*TEKS YANG DITAMPILKAN*:
┄┄┄┄┄┄┄┄┄┄

Ahh itukan neng herni yg bilang... Kan aye bilang kalo hanya membuat opini 
semua orang juga bisa.... Sekarang ini perlu kejelasan & kebenaran tulisan itu, 
bisa dilakukan dengan menindak lanjuti opini tsb sprti dg pembuktian & proses 
dg hukum yg ada...... Awak capuee kalo melihat orangnya,, 
   
  Artinya supaya tidak terjadi kesemrawutan yang lebih, ada baiknya kalo memang 
itu benar ya tinggal di buktikan aja dan di proses secara hukum... Kalo memang 
itu semua benar dan ujungnya ke SBY dan pemerintah,, ya hukum juga lah SBY itu..
   
  Jadi sekarang itu yang lebih diperlukan adalah kejelasan dan kebenaran.. dan 
itu bisa diproses dengan hukum yang berlaku........ Bukan hanya sekedar Opini,, 
   
  Aye bukan mau menyangkal tulisan itu..... Malah melangkan lebih dari tulisan 
itu..
  Yaitu meminta bukti dari kebenaran tulisan itu, kalo udah ada bukti yaa 
tinggal diajukan aja ke persidangan.. kalo betul Akan gempar kali yaa.. SBY di 
meja Hijaukan..
   
  Pls Tunjukan Bukti & Kejelasan Opini Ini... Dan Tindak lanjuti dg hukum yang 
berlaku, karena kalo memang opini ini benar ini adalah sebuah kejahatan.. 
Jangan sampe ini hanya akan jadi Opini yang akan menguap besok hari...
   
  Salam Cinta (Pinjem Lagi Gus Pe'i)
  vTr

ritajkt <[EMAIL PROTECTED]> wrote:
          Ajaib juga Anda menyamakan pelaku langsung salah satu pendamai 
konflik Poso ini dengan anak TK. BTW itu hak Anda untuk menganggap 
rendah kwalitas pemikiran Pak Thamrin Amal Tomagola. Sekali lagi, 
ITU HAK ANDA! Sebagai warga negara Indonesia (bukan warga negara 
TALIBAN), saya harus bertoleransi atas pemikiran Anda itu walau saya 
sangat tidak sependapat dengan Anda tapi ITU TIDAK AKAN MEMBUAT SAYA 
MENGANGKAT SENJATA MELAWAN ANDA sebagaimana yang dilakukan FPI dan 
antek-anteknya.

┄┄┄┄┄┄┄┄┄┄

*DATA UNTUK DITINJAU*:
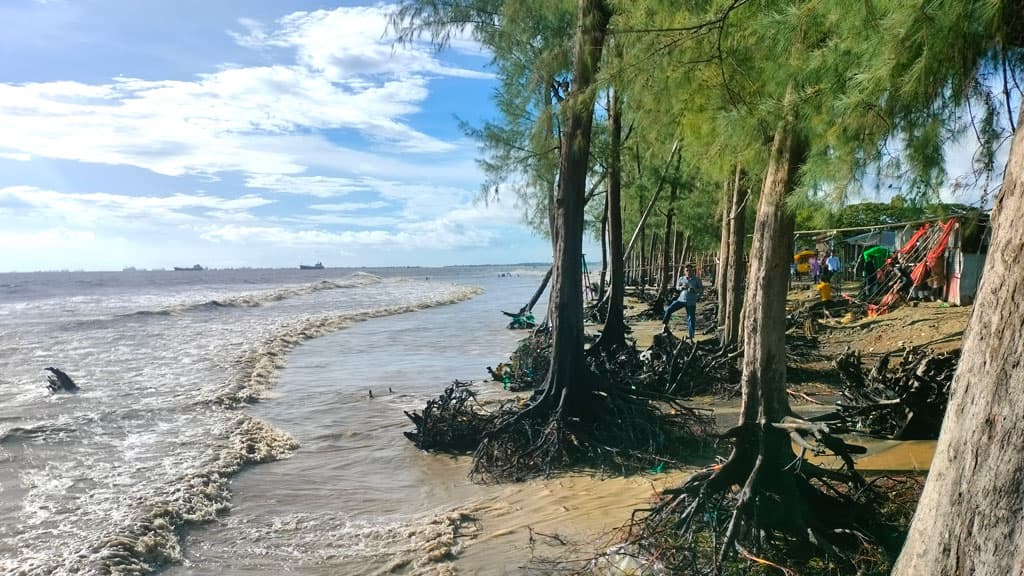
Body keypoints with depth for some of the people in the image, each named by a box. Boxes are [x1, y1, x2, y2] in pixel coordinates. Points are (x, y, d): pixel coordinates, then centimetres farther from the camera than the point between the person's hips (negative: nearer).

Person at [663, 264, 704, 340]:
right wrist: (682, 287, -11)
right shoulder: (681, 279, 3)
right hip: (681, 299, 2)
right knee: (669, 309, -11)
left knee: (691, 319, 0)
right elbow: (677, 287, 11)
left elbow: (701, 289, -1)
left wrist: (694, 290, -19)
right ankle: (665, 324, 10)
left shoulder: (697, 280, -2)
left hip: (691, 302, -2)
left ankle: (691, 338, 9)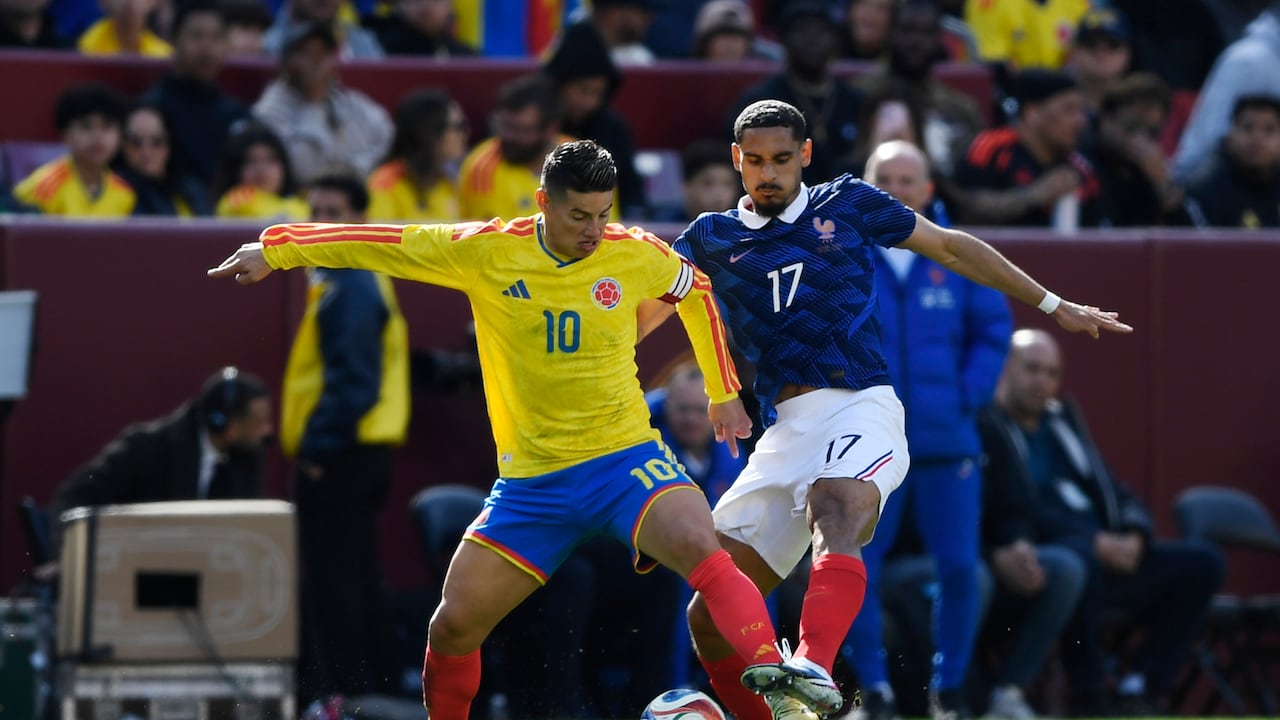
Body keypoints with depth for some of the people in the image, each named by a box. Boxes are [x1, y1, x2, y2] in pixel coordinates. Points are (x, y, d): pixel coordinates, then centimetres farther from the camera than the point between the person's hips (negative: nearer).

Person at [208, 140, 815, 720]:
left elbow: (696, 291, 17)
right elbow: (379, 244, 0)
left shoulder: (637, 256, -4)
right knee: (454, 625, 1)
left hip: (623, 457, -2)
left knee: (702, 551, -30)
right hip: (530, 479, 2)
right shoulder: (484, 251, -7)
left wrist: (723, 391, 22)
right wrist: (274, 249, -2)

┄┄┄┄┄┄┄┄┄┄

*KETENTUAN TUGAS 1*: Menurut teks yang ditampilkan, apa yang perlu dilakukan terhadap SBY jika opini itu benar dan ujungnya ke SBY dan pemerintah?
*KETENTUAN TUGAS 2*: Tolong teruskan teks yang ditampilkan, mulai setelah kalimat terakhirnya.
Catatan-catatan tersebut diambil dari sumber lain.

*JAWABAN TERTULIS 1*: SBY juga harus diproses secara hukum.

*JAWABAN TERTULIS 2*:
Artikel itu, sebagaimana saya tulis sebelumnya, adalah artikel di 
media massa, saya memforward disini secara terbuka, menyebutkan pula 
link sumbernya. Jika Anda ingin menyanggah/memprotes artikel itu 
maka Anda bisa menulis surat tanggapan ke media yang memuatnya. 
ITULAH aturannya di INdonesia.

SILAKAN!

--- In wanita-muslimah@yahoogroups.com, Rye Woo <[EMAIL PROTECTED]> wrote:
>
> Duhh si eneng makin semrawut ajee.. Tahan duong tekanan 
darahnya...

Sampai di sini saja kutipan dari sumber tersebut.